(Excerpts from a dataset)
..............................

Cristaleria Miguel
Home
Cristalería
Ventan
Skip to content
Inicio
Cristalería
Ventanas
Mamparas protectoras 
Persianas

..............................

Your goal: Retype every line of the entries above without changing any character, keeping the original order and line breaks.

Completed exercise:
Cristaleria Miguel
Home
Cristalería
Ventan
Skip to content
Inicio
Cristalería
Ventanas
Mamparas protectoras 
Persianas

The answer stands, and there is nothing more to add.